[Terrapreta] More on clay/pottery etc
rukurt at westnet.com.au
rukurt at westnet.com.au
Wed May 9 20:27:30 CDT 2007
Kevin Chisholm wrote:
> Dear Michael
>
> Heres an "outside the box" thought...
>
> Is it possible that people had large charcoaling operations, where they
> retorted the biomass in pottery retorts, and simply discarded the fines
> and broken retorts into a dumping area?
>
>
I've been doing some charcoal experiments using a very simple variation
of a TLUD.
It smoked a lot because I didn't have the air supply organised properly
and this is an ongoing experiment.
It would be nice if a pottery expert actually looked at the shards found
in terrapreta soil and came up with an idea of what the pottery items
actually were.
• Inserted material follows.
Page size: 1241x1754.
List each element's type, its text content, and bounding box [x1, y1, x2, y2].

Were they pots, were they jugs, were they bowls?? Or just
what were they.
Consider a deep vase like pottery device, with a long neck. Make some
holes in the bottom for primary air. If you've seen a "chiminea"
sometimes called a Mexican Fireplace, imagine it without the side
opening and holes in the bottom, you've got what I mean. Fill it with
wood chips, or their like. Light it at the top. It will slowly burn down
and smoulder, making copious quantities of smoke and eventually, if you
halt the process at the point where nothing but char is left in the
vessel, you can choke off the air from the bottom, cover the top hole
and leave it to cool off. When cold, pour out the charcoal.
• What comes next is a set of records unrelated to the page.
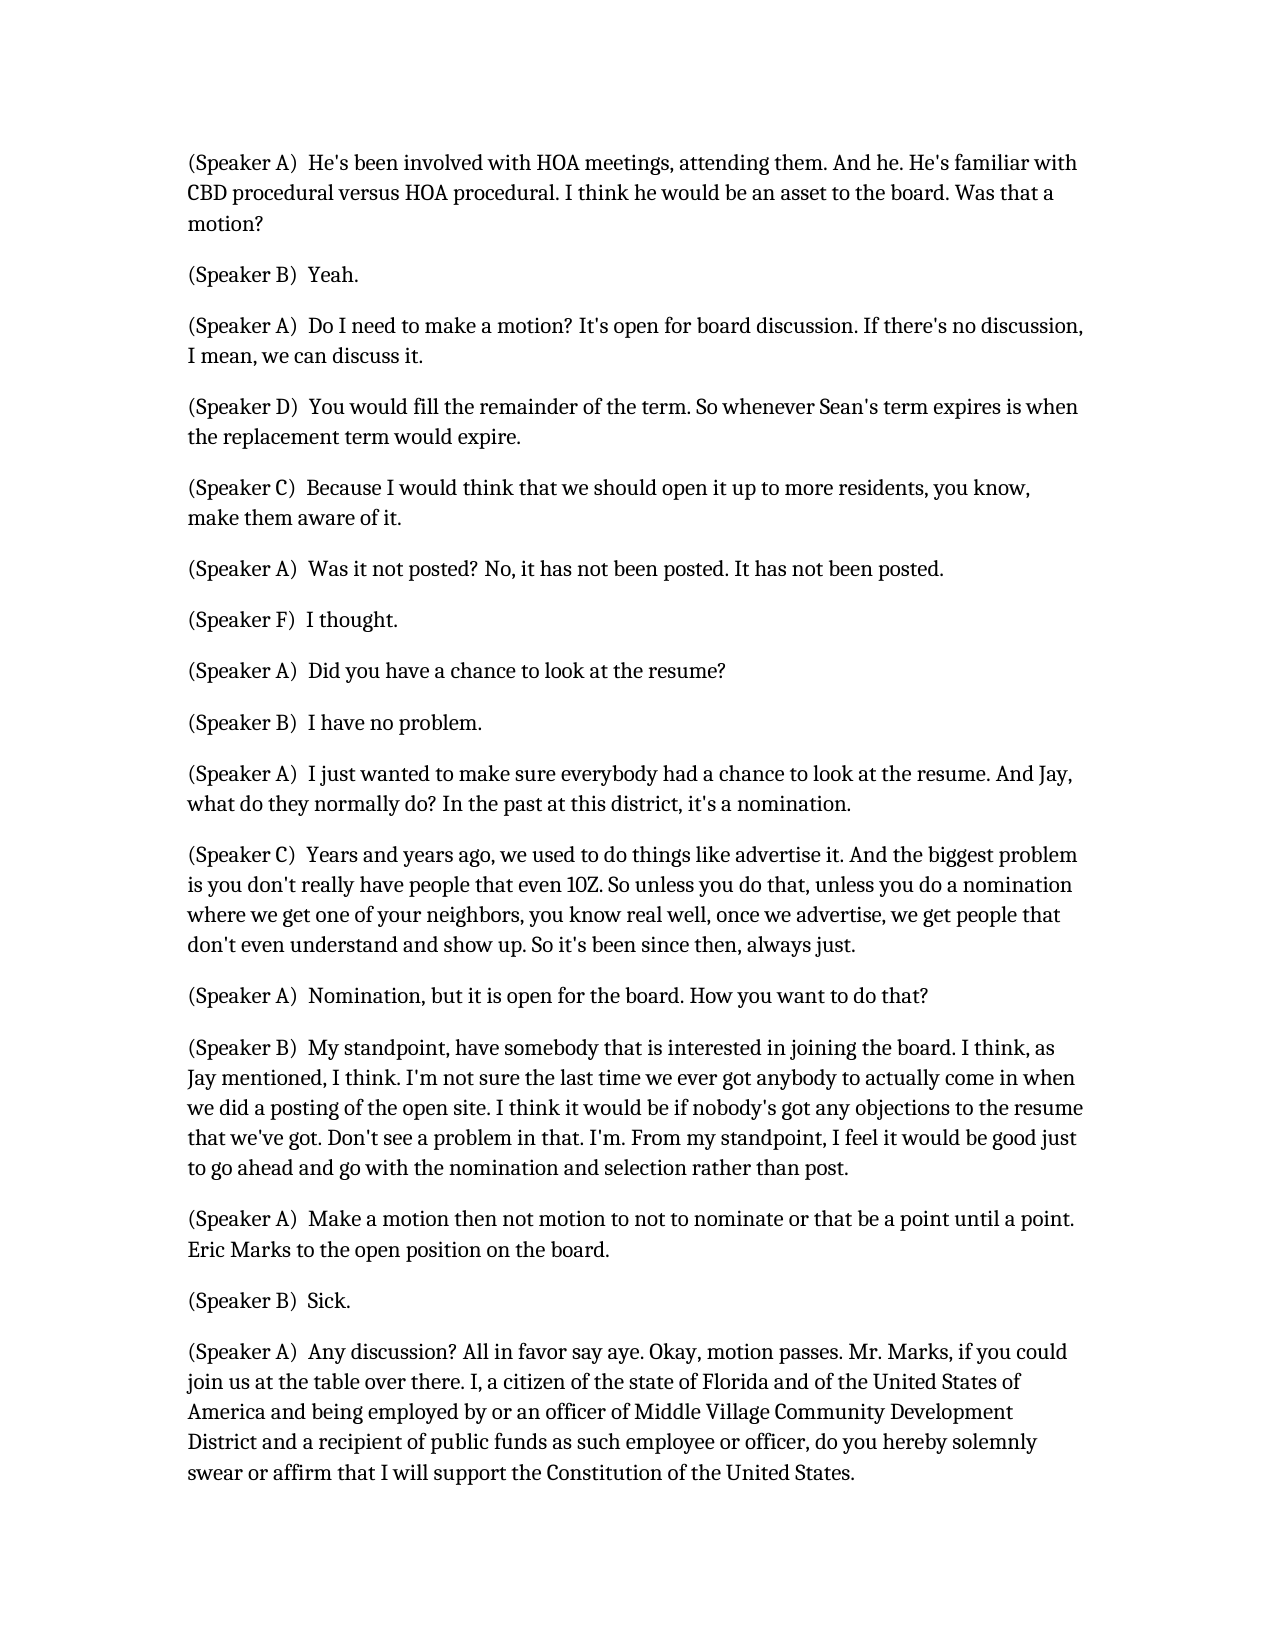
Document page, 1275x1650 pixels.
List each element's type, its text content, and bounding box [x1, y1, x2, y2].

text (Speaker A) Do I need to make a motion? It's open for board discussion. If there's no discussion, I mean, we can discuss it. [187, 312, 1087, 369]
text (Speaker A) Make a motion then not motion to not to nominate or that be a point until a point. Eric Marks to the open position on the board. [187, 1206, 1087, 1263]
text (Speaker B) I have no problem. [187, 709, 1087, 736]
text (Speaker B) My standpoint, have somebody that is interested in joining the board. I think, as Jay mentioned, I think. I'm not sure the last time we ever got anybody to actually come in when we did a posting of the open site. I think it would be if nobody's got any objections to the resume that we've got. Don't see a problem in that. I'm. From my standpoint, I feel it would be good just to go ahead and go with the nomination and selection rather than post. [187, 1034, 1087, 1182]
text (Speaker C) Years and years ago, we used to do things like advertise it. And the biggest problem is you don't really have people that even 10Z. So unless you do that, unless you do a nomination where we get one of your neighbors, you know real well, once we advertise, we get people that don't even understand and show up. So it's been since then, always just. [187, 842, 1087, 959]
text (Speaker D) You would fill the remainder of the term. So whenever Sean's term expires is when the replacement term would expire. [187, 394, 1087, 450]
text (Speaker A) Any discussion? All in favor say aye. Okay, motion passes. Mr. Marks, if you could join us at the table over there. I, a citizen of the state of Florida and of the United States of America and being employed by or an officer of Middle Village Community Development District and a recipient of public funds as such employee or officer, do you hereby solemnly swear or affirm that I will support the Constitution of the United States. [187, 1338, 1087, 1486]
text (Speaker A) Did you have a chance to look at the resume? [187, 658, 1087, 685]
text (Speaker A) Was it not posted? No, it has not been posted. It has not been posted. [187, 556, 1087, 583]
text (Speaker A) He's been involved with HOA meetings, attending them. And he. He's familiar with CBD procedural versus HOA procedural. I think he would be an asset to the board. Was that a motion? [187, 150, 1087, 237]
text (Speaker A) Nomination, but it is open for the board. How you want to do that? [187, 983, 1087, 1010]
text (Speaker B) Sick. [187, 1287, 1087, 1314]
text (Speaker C) Because I would think that we should open it up to more residents, you know, make them aware of it. [187, 475, 1087, 532]
text (Speaker A) I just wanted to make sure everybody had a chance to look at the resume. And Jay, what do they normally do? In the past at this district, it's a nomination. [187, 760, 1087, 817]
text (Speaker B) Yeah. [187, 261, 1087, 288]
text (Speaker F) I thought. [187, 607, 1087, 634]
Ah, you say: "But all that smoke--- how polluting!" So do the
mosquitoes. I've spent some 17 years in New Guinea, most of it in the
swamps and plains of the Sepik River. Smudge fires are one of the main
means of keeping the critters off, in that area. Houses in some places
are filled with smoke during the night, so that people can get some
sleep. Women, in their small canoes, out fishing will usually have a
little smudge fire on a pottery plate behind them in the stern of the
canoe to keep the mossies off. Men sitting around to chat will sit
around a small smudge fire. It helps to dry their tobacco leaves and to
light their smokes and it keeps the mossies off.
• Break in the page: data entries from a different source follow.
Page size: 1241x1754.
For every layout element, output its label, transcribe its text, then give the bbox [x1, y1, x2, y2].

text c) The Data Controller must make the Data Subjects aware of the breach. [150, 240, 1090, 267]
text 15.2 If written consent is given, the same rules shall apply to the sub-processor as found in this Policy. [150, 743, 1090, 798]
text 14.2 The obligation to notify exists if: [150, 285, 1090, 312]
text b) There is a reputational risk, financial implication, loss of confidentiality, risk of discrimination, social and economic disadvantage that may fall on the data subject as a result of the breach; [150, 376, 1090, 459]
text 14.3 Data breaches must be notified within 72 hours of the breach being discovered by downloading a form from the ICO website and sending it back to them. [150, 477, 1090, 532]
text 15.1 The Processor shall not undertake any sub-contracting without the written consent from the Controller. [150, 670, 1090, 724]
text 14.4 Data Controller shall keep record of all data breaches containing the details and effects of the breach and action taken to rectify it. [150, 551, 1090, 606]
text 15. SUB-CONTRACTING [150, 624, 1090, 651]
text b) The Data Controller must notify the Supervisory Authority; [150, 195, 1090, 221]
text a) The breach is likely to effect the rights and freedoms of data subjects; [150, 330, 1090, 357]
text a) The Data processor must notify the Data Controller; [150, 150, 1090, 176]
It's possible that people in the amazonian area made smudge burners,
perhaps quite small ones, initially and then discovered the properties
of the resulting char, when mixed into their soil and developed larger
ones in time. Perhaps they used larger ones, in their gardens to keep
off the mozzies and possibly other pests and then discovered the
beneficial effects of the charcoal. Perhaps these vessels broke and they
smashed the shards reasonably small and scattered them around the
garden, to avoid having them ruin their digging sticks if they were in
large pockets. Perhaps they found them beneficial to their gardening
efforts.
Perhaps someone will come up with what sort of pottery they were.
My own charcoal burner is made from an old garbage can and a stove pipe.
Looks like a tin chiminea, with out the side hole. Makes charcoal and
the smoke would keep the mossies off as well.